Le Washington Post a annoncé le 12 novembre avoir pris une «mesure inhabituelle» en corrigeant et supprimant de grandes parties de deux articles, publiés en mars 2017 et février 2019, qui avaient identifié un homme d'affaires biélorusso-américain, Sergei Millian, comme une source clé du «dossier Steele».
La publication le 7 mai 2020 par le House Intelligence Committee – une instance chargé de surveiller les activités des agences de renseignement américaines – des interviews menées par le Congrès sur l'enquête du FBI avait révélé que ce dossier ne contenait aucune information vérifiée, voire des assertions purement et simplement fausses.
Christopher Steele, ancien agent des services secrets britanniques, est l'auteur d'un dossier éponyme dont l'objectif était de fournir des arguments appuyant la thèse d'une collusion entre Donald Trump et Moscou.
«Une collection d'informations largement non vérifiées, des rapports affirmant que le gouvernement russe disposait d'informations compromettantes sur le candidat de l'époque, Donald Trump», admet désormais le Washington Post qui avait participé à l'époque à la diffusion des informations avancées par le dossier Steele, à la source de ce qui a été surnommé le Russiagate.

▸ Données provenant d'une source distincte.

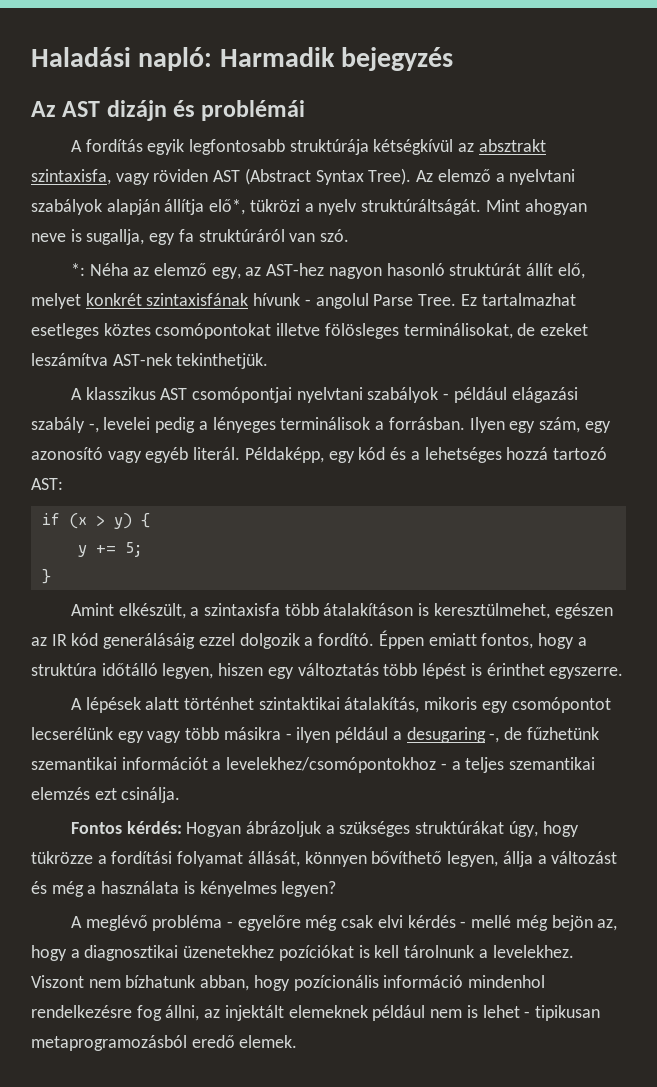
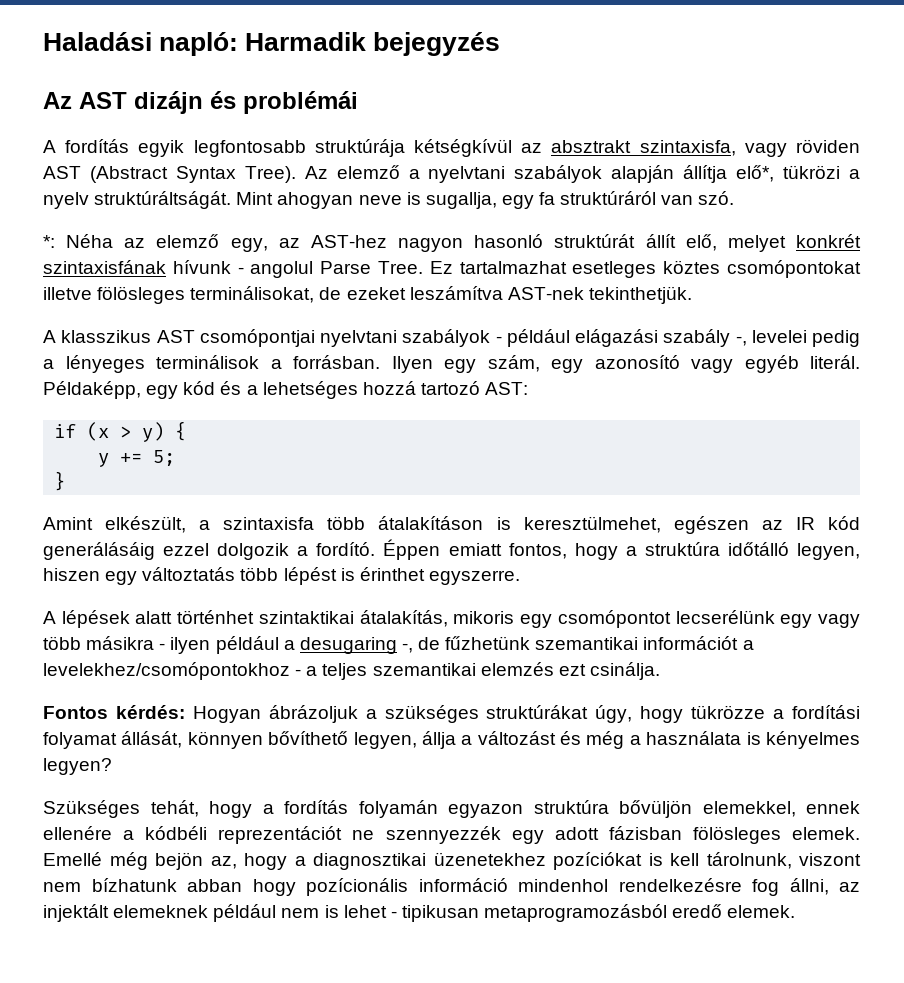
[70,915,512,931] A meglévő probléma - egyelőre még csak elvi kérdés - mellé -> [43,800,860,818] [43,826,861,844] [43,852,102,866] Szükséges tehát, hogy a fordítás folyamán egyazon struktúra bővüljön elemekkel, ennek ellenére a kódbéli reprezentációt ne szennyezzék egy adott fázisban fölösleges elemek. Emellé
[404,945,574,958] [31,975,84,988] tárolnunk a levelekhez. Viszont -> [706,852,861,869] tárolnunk, viszont
[200,975,250,991] abban, -> [187,879,242,892] abban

La nouvelle rédactrice en chef du journal, Sally Buzbee, en poste depuis le 1er juin, a déclaré que le Washington Post ne pouvait aujourd'hui plus se fier à l'exactitude des informations que le journal avait publiées dans les articles désormais modifiés ou supprimés. Le Washington Post avait identifié l'homme d'affaires Sergei Millian comme la «Source D», figure anonyme censée avoir transmis l'allégation la plus salace du dossier à Christopher Steele. Cette source D prétendait que les services de renseignement russes possédaient des vidéos compromettantes sur Donald Trump.
La golden shower du Ritz Carlton de Moscou jamais prouvée
Ces allégations avançaient que le milliardaire américain avait engagé des prostituées russes pour une séance de golden shower (une pratique sexuelle qui consiste à se faire uriner dessus), dans une chambre de l'hôtel Ritz Carlton de Moscou, occupée précédemment par le président Barack Obama et son épouse. Des informations qui n'ont jamais été étayées, reconnaît le Washington Post. Le journal a donc pris la décision de supprimer les références à Sergueï Millian comme source du «dossier Steele» dans les versions en ligne et archivées des articles de mars 2017 et février 2019. «Une douzaine d'autres articles du Post qui faisaient la même affirmation ont également été corrigés et modifiés», précise le journal. Ces éléments scabreux du «dossier Steele», clé de voûte de la théorie du Russiagate, publiés initialement par Buzzfeed, avaient été largement repris dans la presse internationale, et notamment française.
Or, comme le rappelle le Washington Post, le «dossier Steele» était constitué «d'informations brutes et de tuyaux non confirmés provenant de sources non identifiées», que l'ex-agent britannique a compilés dans le cadre d'un «projet de recherche sur l'opposition politique pour un cabinet d'investigation travaillant pour le compte de la campagne présidentielle d'Hillary Clinton en 2016». Donald Trump avait dénoncé à plusieurs reprises le «dossier Steele» comme étant faux, le présentant comme la pièce maîtresse d'une volonté malveillante financée par ses opposants politiques pour lui porter préjudice.
La réévaluation du Washington Post sur ce dossier fait suite à l'inculpation le 4 novembre d'Igor Danchenko, un analyste et chercheur russo-américain qui a aidé Steele à compiler le dossier. Les poursuites le visant s'inscrivent dans le cadre d'une enquête menée par le procureur spécial John Durham, nommé à la fin du mandat de Donald Trump pour faire la lumière sur l'origine et la gestion par le FBI de «l'enquête russe».
La décision du Washington Post d'éditer et de republier les articles concernant cette affaire est «très inhabituelle dans l'industrie de l'information», et ce, du propre aveu du journal. Reste à voir si les autres médias internationaux qui ont largement repris ces allégations feront preuve de la même déontologie.